TypeScript ★ 3.3k updated 1mo ago

A terminal emulator for the web

wterm (pronounced "dub-term") is a terminal emulator — the black screen where you type commands — that runs inside a web browser rather than as a standalone desktop application. Instead of drawing pixels like most web-based terminals do, it renders directly to the browser's DOM (the standard structure web pages use), which means you get native text selection, copy/paste, browser search, and accessibility features for free without any custom workarounds.

Performance is kept close to native by writing the core logic in Zig (a low-level systems programming language) and compiling it to WASM (WebAssembly — a format that lets compiled code run in the browser at near-native speed). The resulting core is only about 12 KB. There is also an optional full-featured backend called libghostty for apps that need complete terminal compatibility, at the cost of a larger file size.

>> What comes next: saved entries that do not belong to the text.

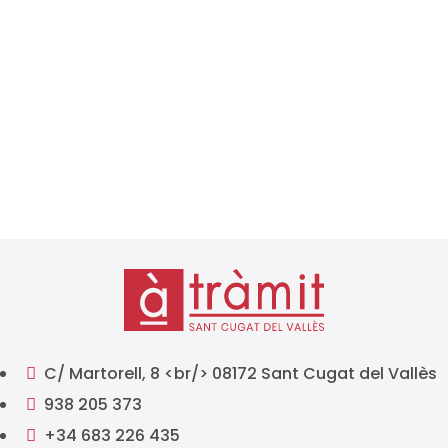
La Agencia Tributaria ha publicado el calendario
fiscal 2026, un documento fundamental
para autónomos, empresas y profesionales que
deben cumplir con sus obligaciones tributarias a lo
largo del año. Conocer con antelación los plazos de
presentación de impuestos es...
C/ Martorell, 8 <br/> 08172 Sant Cugat del Vallès

938 205 373

+34 683 226 435

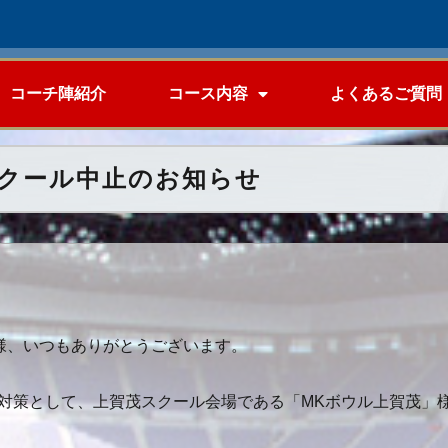
コーチ陣紹介
コース内容
よくあるご質問
スクール中止のお知らせ
MYの皆様、いつもありがとうございます。
対策として、上賀茂スクール会場である「MKボウル上賀茂」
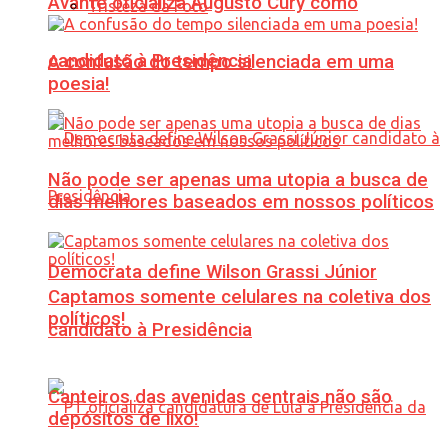
Avante oficializa Augusto Cury como
Tristeza da Foto
candidato à Presidência
A confusão do tempo silenciada em uma
poesia!
Não pode ser apenas uma utopia a busca de
dias melhores baseados em nossos políticos
Democrata define Wilson Grassi Júnior
Captamos somente celulares na coletiva dos
políticos!
candidato à Presidência
Canteiros das avenidas centrais não são
depósitos de lixo!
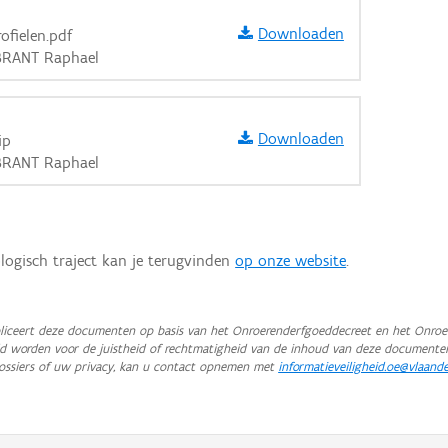
Downloaden
ofielen.pdf
 BRANT Raphael
Downloaden
ip
 BRANT Raphael
logisch traject kan je terugvinden
op onze website
.
iceert deze documenten op basis van het Onroerenderfgoeddecreet en het Onroer
teld worden voor de juistheid of rechtmatigheid van de inhoud van deze documente
ossiers of uw privacy, kan u contact opnemen met
informatieveiligheid.oe@vlaand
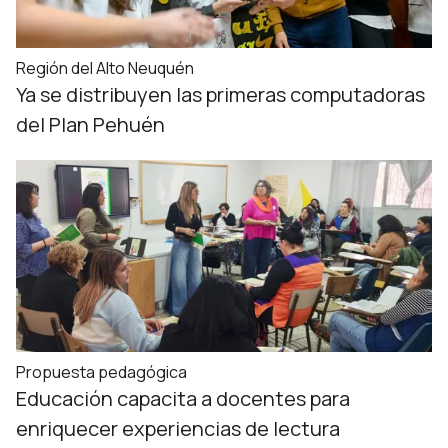
Región del Alto Neuquén
Ya se distribuyen las primeras computadoras
del Plan Pehuén
Propuesta pedagógica
Educación capacita a docentes para
enriquecer experiencias de lectura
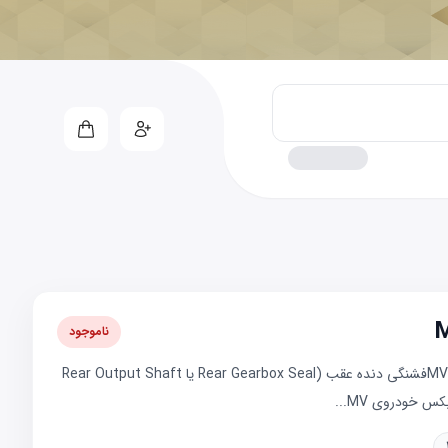
ناموجود
&nbsp;معرفی تخصصی فشنگی دنده عقب MVM 110-3Cفشنگی دنده عقب (Rear Gearbox Seal یا Rear Output Shaft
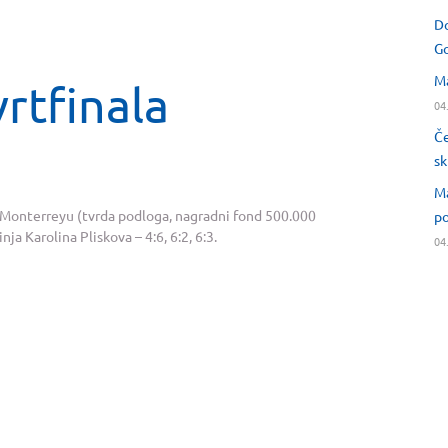
Do
Go
Ma
rtfinala
04
Če
sk
Ma
u Monterreyu (tvrda podloga, nagradni fond 500.000
po
ja Karolina Pliskova – 4:6, 6:2, 6:3.
04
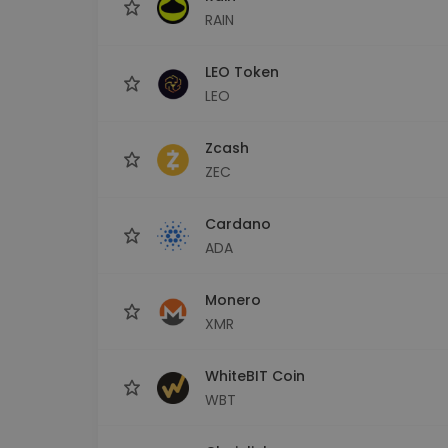
RAIN
LEO Token
LEO
Zcash
ZEC
Cardano
ADA
Monero
XMR
WhiteBIT Coin
WBT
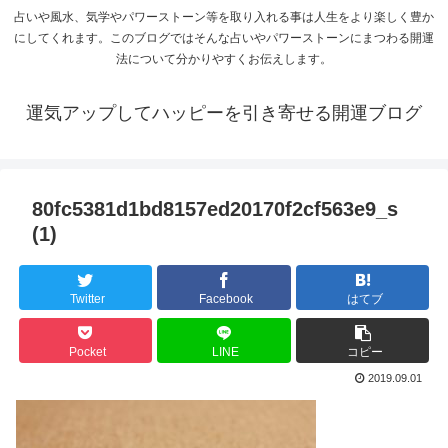
占いや風水、気学やパワーストーン等を取り入れる事は人生をより楽しく豊か
にしてくれます。このブログではそんな占いやパワーストーンにまつわる開運
法について分かりやすくお伝えします。
運気アップしてハッピーを引き寄せる開運ブログ
80fc5381d1bd8157ed20170f2cf563e9_s
(1)
Twitter
Facebook
はてブ
Pocket
LINE
コピー
2019.09.01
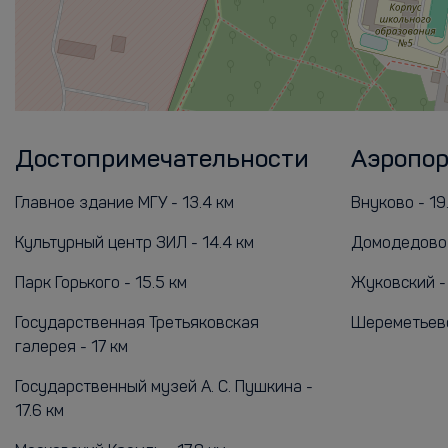
Достопримечательности
Аэропо
Главное здание МГУ - 13.4 км
Внуково - 19
Культурный центр ЗИЛ - 14.4 км
Домодедово -
Парк Горького - 15.5 км
Жуковский -
Государственная Третьяковская
Шереметьево
галерея - 17 км
Государственный музей А. С. Пушкина -
17.6 км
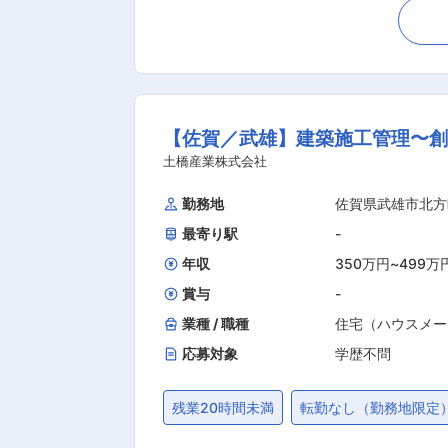
度： ◎社内資格取得制度を利用した受
ことが出来ます ■POINT： 【ITツール積極導入】無駄な資料準備や属人化を廃し、直近5年で売上高250%伸長、残業時間20H（全社平均）
という成果を出しています。 【和気
ミュニケーションをとっています。 ■企業概要： 当社は1969年創業以来総合建設業や地盤改良の分野で事業展開し、ICTを活用した情報化施
工・マッドミキサー工法（専用アタッ
【佐賀／武雄】建築施工管理〜創
です。 ■同社の特徴： ・セールスフォース導入：現場の進捗状況や営業案件の進捗状況をリアルタイムに管理しています。見える化し、属人
的な業務を廃したことにより無駄が減
土橋産業株式会社
いるのかがリアルタイムに把握できる
勤務地
佐賀県武雄市北方
持続的発展に不可欠であると認識し201
最寄り駅
-
山保全活動を継続。環境に配慮した事業展開により多数の賞を受賞して
はじめ、御船山楽園や武雄温泉などが
年収
350万円
~
499万
し易さが人気を集め、ファミリー層の
賞与
-
業種 / 職種
住宅（ハウスメー
応募対象
学歴不問
残業20時間未満
転勤なし（勤務地限定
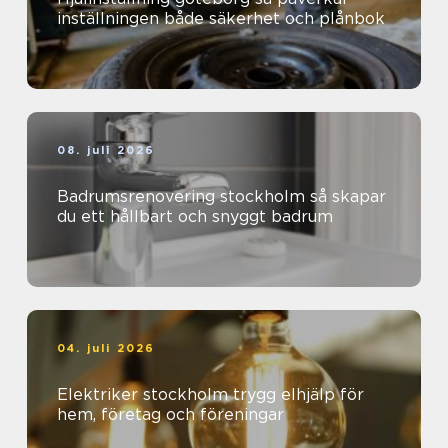
inställningen både säkerhet och plånbok
08. juli 2026
Badrumsrenovering stockholm så skapar
du ett hållbart och snyggt badrum
04. juli 2026
Elektriker stockholm trygg elhjälp för
hem, företag och föreningar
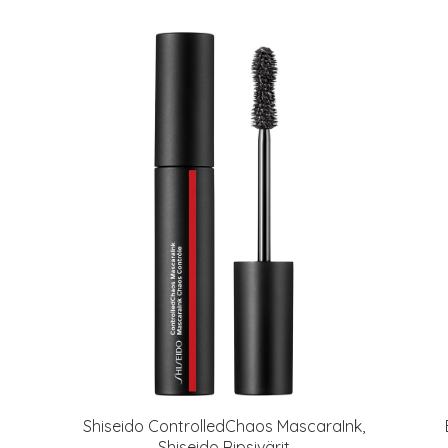
Shiseido ControlledChaos MascaraInk,
Shiseido Ripsivärit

The project is structured as several packages: a headless core, a plain-JavaScript DOM renderer, and components for React and Vue (popular web UI frameworks) so developers can drop a terminal into any web app. There is even a package for running a Bash shell directly in the browser, and one for rendering Markdown inside the terminal.

This is useful for developers who want to embed a real terminal in a web application — for example, a cloud coding environment, a remote server management panel, or a browser-based IDE. It supports connecting to a real server via WebSocket (a persistent two-way connection) and handles features like scrollback history, 24-bit color, and apps like Vim that use alternate screen modes.